@cmuratori: "Actually virtual function dispatch is a major problem on a number of platforms because it is extremely cache unfriendly."
I have no doubt that this is true, but it's not the whole story.
On any modern CPU, a virtual function call is within epsilon of a direct call under two assumptions:
1. The call site and vtable are in cache (which is true if the call site is commonly executed).
2. The vtable is the same every time.
If all of the above is true, then any modern CPU will be able to predict the call. I encourage anyone who finds this hard to believe to test it and report back their findings.
That last condition seems unnecessarily restrictive, but it's correct for a few common use cases. For example, if you have an OpenGL renderer and a Direct3D renderer, and you implement using OO as two implementations behind a common interface, then almost all of the time, you will be exclusively calling only one of these for the life of the program.
A call to this interface will be almost as cheap as a standard call, and about as cheap as a call to a shared library.
Now that we've said that, there are a few common situations where virtual dispatch performs poorly.
1. Uberstedt's example of the heterogeneous container is a case in point. In that situation, almost every call is mispredicted. Unfortunately, heterogeneous containers are the case that OOP people seem to love the most.
2. The phrase "modern CPU" is an important caveat. There are a surprisingly large number of important platforms out there where the CPUs do not do speculative or out-of-order execution, including most last-generation console and mobile devices. While these platforms matter, even the "good" case won't work well.
3. If the vtable isn't in cache, then performance dies along with it. However, we tend to ignore cases like this because of the 90/10 rule. If the vtable isn't in cache, then the code path isn't in the 10% of code which is executed 90% of the time. I wish this were true, but I suspect this isn't the case in big over-complicated game engines like Unreal.
But hold on a moment, is this actually a problem specific to vtables?
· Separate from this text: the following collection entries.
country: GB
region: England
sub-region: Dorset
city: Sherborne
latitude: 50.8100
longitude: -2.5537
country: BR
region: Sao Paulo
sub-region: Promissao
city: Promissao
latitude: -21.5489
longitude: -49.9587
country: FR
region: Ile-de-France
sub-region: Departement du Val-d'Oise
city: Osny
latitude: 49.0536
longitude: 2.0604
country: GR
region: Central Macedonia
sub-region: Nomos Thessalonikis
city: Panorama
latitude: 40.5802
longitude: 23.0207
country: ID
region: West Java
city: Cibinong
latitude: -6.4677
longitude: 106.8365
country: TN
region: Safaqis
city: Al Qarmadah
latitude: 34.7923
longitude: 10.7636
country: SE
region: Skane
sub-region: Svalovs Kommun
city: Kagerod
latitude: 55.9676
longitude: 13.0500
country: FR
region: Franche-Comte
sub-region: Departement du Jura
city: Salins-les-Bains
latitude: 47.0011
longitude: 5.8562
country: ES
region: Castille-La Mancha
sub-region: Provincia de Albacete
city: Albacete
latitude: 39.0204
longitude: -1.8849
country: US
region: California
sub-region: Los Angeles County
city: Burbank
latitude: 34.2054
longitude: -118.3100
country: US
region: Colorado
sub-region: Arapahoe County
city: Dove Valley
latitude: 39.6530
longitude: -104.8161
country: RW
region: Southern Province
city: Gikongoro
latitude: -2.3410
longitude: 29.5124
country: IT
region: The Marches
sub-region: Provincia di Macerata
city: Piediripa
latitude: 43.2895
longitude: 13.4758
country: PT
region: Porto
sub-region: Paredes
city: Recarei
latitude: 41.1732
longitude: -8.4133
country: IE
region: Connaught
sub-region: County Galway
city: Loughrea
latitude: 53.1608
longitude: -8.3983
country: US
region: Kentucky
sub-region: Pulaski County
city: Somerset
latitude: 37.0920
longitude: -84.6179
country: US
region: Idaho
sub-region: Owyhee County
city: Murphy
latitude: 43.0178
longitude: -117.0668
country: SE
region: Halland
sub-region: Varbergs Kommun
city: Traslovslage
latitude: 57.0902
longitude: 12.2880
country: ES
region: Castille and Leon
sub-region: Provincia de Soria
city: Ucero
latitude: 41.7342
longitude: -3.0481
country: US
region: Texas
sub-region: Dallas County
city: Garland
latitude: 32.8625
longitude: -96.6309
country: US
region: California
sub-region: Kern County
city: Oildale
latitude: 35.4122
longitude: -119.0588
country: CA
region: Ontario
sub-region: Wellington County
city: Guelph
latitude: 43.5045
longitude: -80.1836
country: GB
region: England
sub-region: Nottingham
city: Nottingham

Suppose we translate Uberstedt's example into a switch statement instead:
1
2
3
4
5
6
7
8
9
10
11
12
13
14
15 | for (int i = 0; i < count; ++i) {
switch (structs[i].type_key) {
case TYPE_1:
{
doSomethingStrange1();
break;
}
case TYPE_2:
{
doSomethingStrange2();
break;
}
// etc
}
}
|
Haven't we just swapped an unpredictable call for an unpredictable branch? Yes, it's a bit more cache-friendly, and a mispredicted branch may be slightly cheaper than a mispredicted call, but it's still not cheap by any stretch.
Incidentally, interpreter writers are extremely familiar with this problem, because opcode dispatch is essentially the same thing. There are several ways to get around the problem, such as the switch-of-gotos method:
1
2
3
4
5
6
7
8
9
10
11
12
13
14
15
16
17
18
19
20
21
22
23
24
25
26
27
28 | #define DISPATCH() \
i = nextInstruction(); \
switch (i) { OP_ADD: goto L_ADD; OP_SUB: goto L_SUB; /* etc */ }
void run()
{
enum opcode i;
L_START:
DISPATCH()
L_ADD:
{
value x = pop();
value y = pop();
push(y + x);
}
DISPATCH()
L_SUB:
{
value x = pop();
value y = pop();
push(y - x);
}
DISPATCH()
// etc
}
|
This gives the CPU a better chance at prediction because there isn't just one hard-to-predict branch any more, there are as many as there are opcodes, and some of them are easier to predict than others.
GCC's computed gotos are also a popular feature among interpreter writers. In high-performance interpreters, it's common to use different techniques on different platforms. It pays to go to some trouble to optimise this, because it's the interpreter's innermost loop.
So while I have no doubt that Casey is 100% correct that virtual function dispatch is a performance problem on many platforms, I strongly suspect that in many cases it's hiding an algorithmic issue. (I have a rant about binary search which you'll probably all get to see some time.)
Implementing the same algorithm some other way may well have the same problems, but they are just better hidden. In that sense, Kladdehelvete has a good point, echoed by Casey in his "DOS wasn't good design" comment.
@skeeto: "The biggest performance issue, besides the interrupt itself, would probably be blowing the instruction pipeline when performing the dispatch."
I'm not so sure about that. Last time I checked, the biggest performance issue with calling an interrupt on a modern x86-class CPU was manipulating and switching the stack. Things may have changed since I last checked, of course.